The interesting point here is the contrasting fortunes of open-ended and closed-ended funds. UK Equity Income investment companies raised £147m of new money during the first half of 2023 – a figure that looks all the more impressive when you consider that the closed-ended industry as a whole laboured in the face of some of the most challenging fundraising conditions for years.

By contrast, the UK Equity Income sector of the open-ended industry recorded net retail outflows of £582m during the same period. It consistently topped the Investment Association’s tables of sectors recording the biggest sell-outs.

There are some good reasons for this divergence. Most importantly of all, advisers and investors continue to flock to income-oriented investment companies for the security and transparency they offer. This comes courtesy of their unique structure: unlike other collective funds, investment companies are entitled to hold on to up 15% of the income they earn from their portfolios each year in order to build up reserves that can be used to subsidise pay-outs to investors in years when income is in shorter supply.

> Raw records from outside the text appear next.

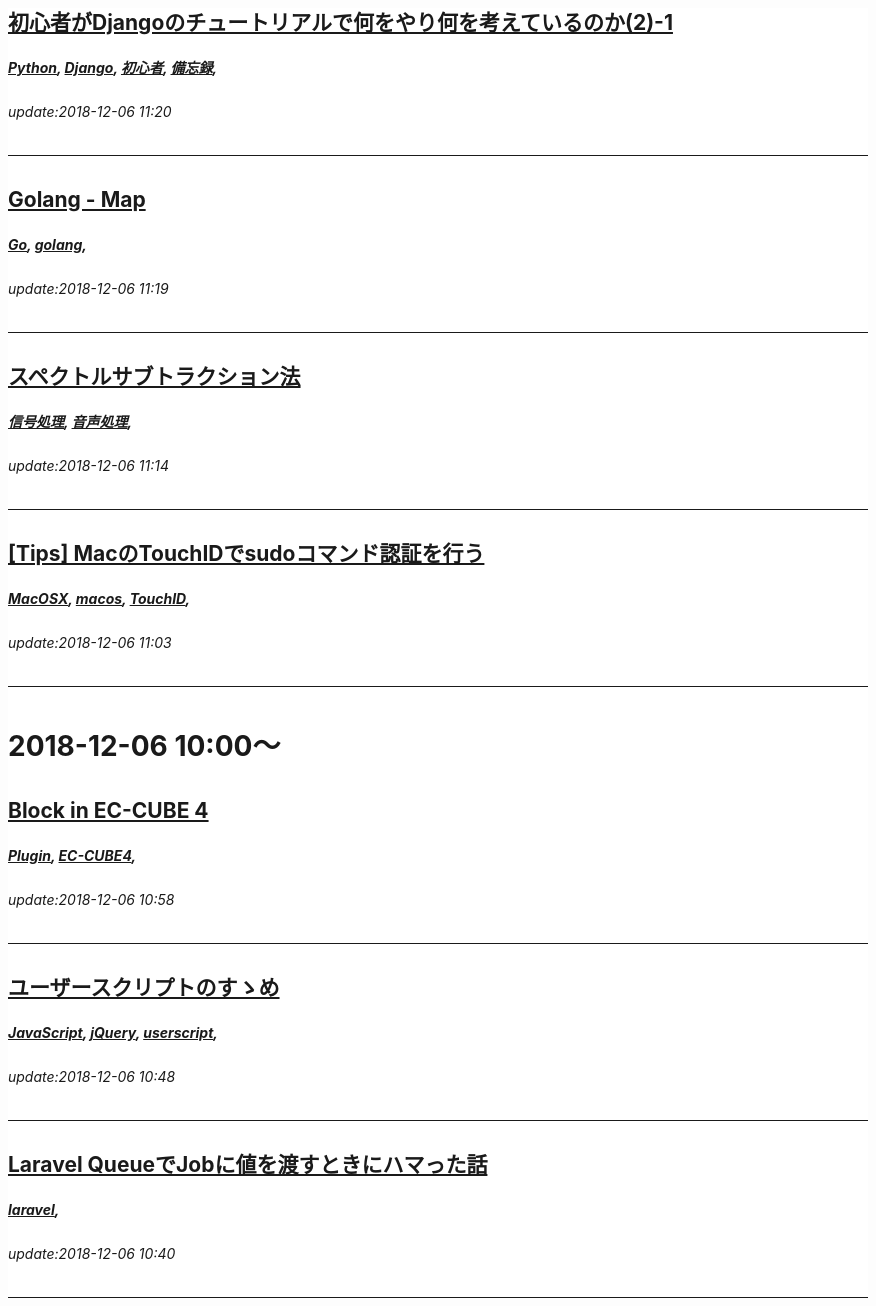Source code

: ## [初心者がDjangoのチュートリアルで何をやり何を考えているのか(2)-1](https://qiita.com/soh506/items/f0a02fbca1a1e0ab6450)
##### [Python](https://qiita.com/tags/Python), [Django](https://qiita.com/tags/Django), [初心者](https://qiita.com/tags/初心者), [備忘録](https://qiita.com/tags/備忘録), 
###### update:2018-12-06 11:20
---
## [Golang - Map](https://qiita.com/shaching/items/a2ab0898368c72212728)
##### [Go](https://qiita.com/tags/Go), [golang](https://qiita.com/tags/golang), 
###### update:2018-12-06 11:19
---
## [スペクトルサブトラクション法](https://qiita.com/tcb78/items/75d0b7a60a353d496aa4)
##### [信号処理](https://qiita.com/tags/信号処理), [音声処理](https://qiita.com/tags/音声処理), 
###### update:2018-12-06 11:14
---
## [[Tips] MacのTouchIDでsudoコマンド認証を行う](https://qiita.com/kazuooooo/items/80678d890623f79dc599)
##### [MacOSX](https://qiita.com/tags/MacOSX), [macos](https://qiita.com/tags/macos), [TouchID](https://qiita.com/tags/TouchID), 
###### update:2018-12-06 11:03
---




# 2018-12-06 10:00～
## [Block in EC-CUBE 4](https://qiita.com/letrongtanbs/items/bd1f83adc60551257287)
##### [Plugin](https://qiita.com/tags/Plugin), [EC-CUBE4](https://qiita.com/tags/EC-CUBE4), 
###### update:2018-12-06 10:58
---
## [ユーザースクリプトのすゝめ](https://qiita.com/mori_mori/items/0dcdc23fc018d40c9104)
##### [JavaScript](https://qiita.com/tags/JavaScript), [jQuery](https://qiita.com/tags/jQuery), [userscript](https://qiita.com/tags/userscript), 
###### update:2018-12-06 10:48
---
## [Laravel QueueでJobに値を渡すときにハマった話](https://qiita.com/tyoshii/items/c992b104b60162f41157)
##### [laravel](https://qiita.com/tags/laravel), 
###### update:2018-12-06 10:40
---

“Advisers and investors continue to flock to income-oriented investment companies for the security and transparency they offer.”

David Prosser


The impact of this feature is dramatic, with investment companies able to maintain or increase dividends in even the most trying of conditions. The AIC’s Dividend Heroes – a set of funds, many of them to be found in the UK Equity Income sector, that have raised payouts each and every year for at least 20 years – are well known. But beyond this group, there are plenty of other closed-ended funds with excellent track records in this regard.

Investors don’t necessarily get the biggest dividends from UK Equity Income investment companies, though a number of them do offer attractive yields. Rather, it’s the reliability of the income flow that is so attractive. There can be no guarantees, but investment companies’ dividend reserves enable them to smooth out volatility.

Demand for these funds from investors is strong, with recent analysis from Portfolio Adviser pointing out that many of them have made regular appearances in the top sellers on the largest retail investment platform.

That has protected valuations. In recent times, many investment companies have seen their shares slip to relatively wide discounts to the value of their underlying assets – around 13% for the industry as a whole. But UK Equity Income funds have been an exception: the average fund in the sector is currently sitting on a discount of just over 3%, with a number actually trading at a small premium.

Still, if retail investors are convinced of the merits of UK Equity Income investment companies, advisers appear less sure. These funds have been much less likely to feature as best sellers on the platforms they use to make purchases.

That’s a shame. Advisers often talk about investment companies as being particularly useful for securing exposure to specialist areas of the market, including illiquid asset classes. That’s true, but there also strong arguments for using closed-ended funds for mainstream exposures – the UK Equity Income sector is a case in point.